# Assignment 1
According to the open letter on reforming Islam, what did the prominent Imams, scholars and activists decline to do in the letter they signed?

# Extract provided
[Start of section]
An open letter to Muslim leaders on issuing joint statements and reforming Islam

Muslims gather at London Bridge to show solidarity with the victims of terrorism

Dr Abdul Wahid is the chairman of Hizb ut-Tahrir Britain. You can follow him on Twitter @abdulwahidht 


 

Dr Abdul Wahid writes an open letter to imams, scholars and activists regarding the issuing of reactionary joint statements and how it can propel the reforming Islam agenda.

Respected Ulema, Imams and those active in the Muslim community

As-salâm ‘alaykum wa rahmatuAllâhi wa barakâtuhu

Some weeks ago prominent Imams, scholars and activists signed their name to a letter declining to lead Janazah prayers for those responsible for the London Bridge attacks. At the time, supporters of the letter argued that there was a precedent in the Sunnah where the Messenger of Allah declined in similar circumstances, and that there was value in demonstrating to non-Muslims that Muslims abhor such killings. Others opposed the statement – though also abhorred the killings – having other concerns including the implied acceptance of collective blame.

Now emotions have cooled a little, I would like to share a serious concern that many of us (including some of those who signed the statement) may share.

Islam and ‘Reform’

As more of us become aware of the external pressure to ‘reform’ Islam – i.e. to change this Deen such that it conforms to secular liberal norms and policies of the political establishment, it is interesting to consider how religious reformations have occurred in the past. Orthodoxies were not re-evaluated in a political vacuum. Rather change was encouraged in the context of political pressure. The most famous example in British history is that of Henry VIII when he put pressure on clerics to find a religious solution to his failure to produce a male heir with his first wife, allowing him to remarry. Some of the clerics, faced with political pressure, searched for a legitimate solution within the Papal Law of that time – an annulment. The Pope rejected this – also for political reasons – to avoid a rift with Spain – leading to the wholesale change of the Church in England. In subsequent years, both under Protestant and Catholic monarchs, the opposing factions were pressured to make doctrinal concessions in order to prove their political loyalty, or else face suspicion, persecution or execution.
[End of section]
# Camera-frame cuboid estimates
[Start of section]
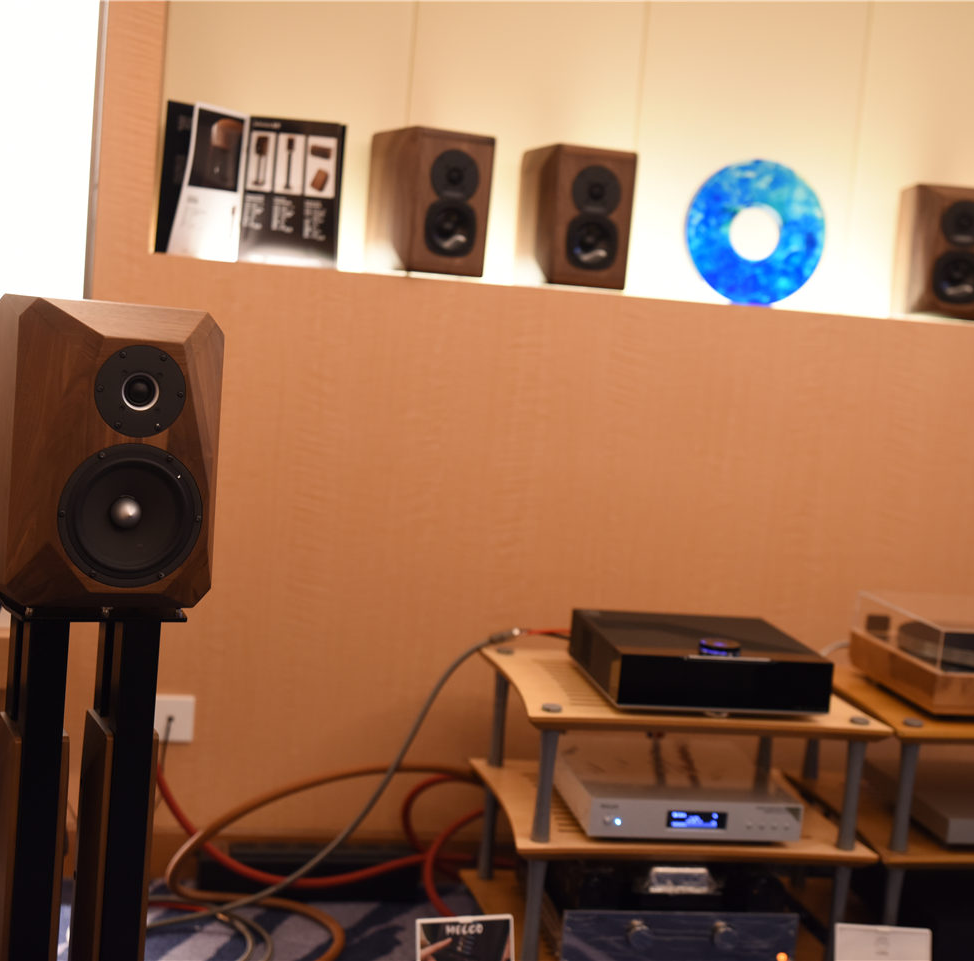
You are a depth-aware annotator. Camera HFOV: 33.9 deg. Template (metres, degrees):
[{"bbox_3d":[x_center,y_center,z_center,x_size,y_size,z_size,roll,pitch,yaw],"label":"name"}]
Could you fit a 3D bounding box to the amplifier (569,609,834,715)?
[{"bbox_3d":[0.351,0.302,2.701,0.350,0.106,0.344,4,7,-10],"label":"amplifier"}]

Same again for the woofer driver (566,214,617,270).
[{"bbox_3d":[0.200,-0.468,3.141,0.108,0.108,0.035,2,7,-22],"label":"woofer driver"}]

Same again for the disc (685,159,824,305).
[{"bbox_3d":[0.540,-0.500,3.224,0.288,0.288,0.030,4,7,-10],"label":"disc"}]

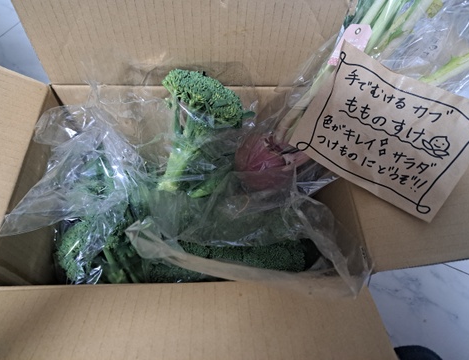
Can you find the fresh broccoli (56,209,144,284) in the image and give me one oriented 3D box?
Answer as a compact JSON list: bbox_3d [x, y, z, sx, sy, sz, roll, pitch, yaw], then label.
[End of section]
# Assignment 2
Copy out the part of the records that opens with the line containing "Same again for the disc (685,159,824,305)." and runs through the end of the records, leaving out any pictures.

# Result 1
They declined to lead Janazah prayers for those responsible for the London Bridge attacks.

# Result 2
Same again for the disc (685,159,824,305).
[{"bbox_3d":[0.540,-0.500,3.224,0.288,0.288,0.030,4,7,-10],"label":"disc"}]

Can you find the fresh broccoli (56,209,144,284) in the image and give me one oriented 3D box?
Answer as a compact JSON list: bbox_3d [x, y, z, sx, sy, sz, roll, pitch, yaw], then label.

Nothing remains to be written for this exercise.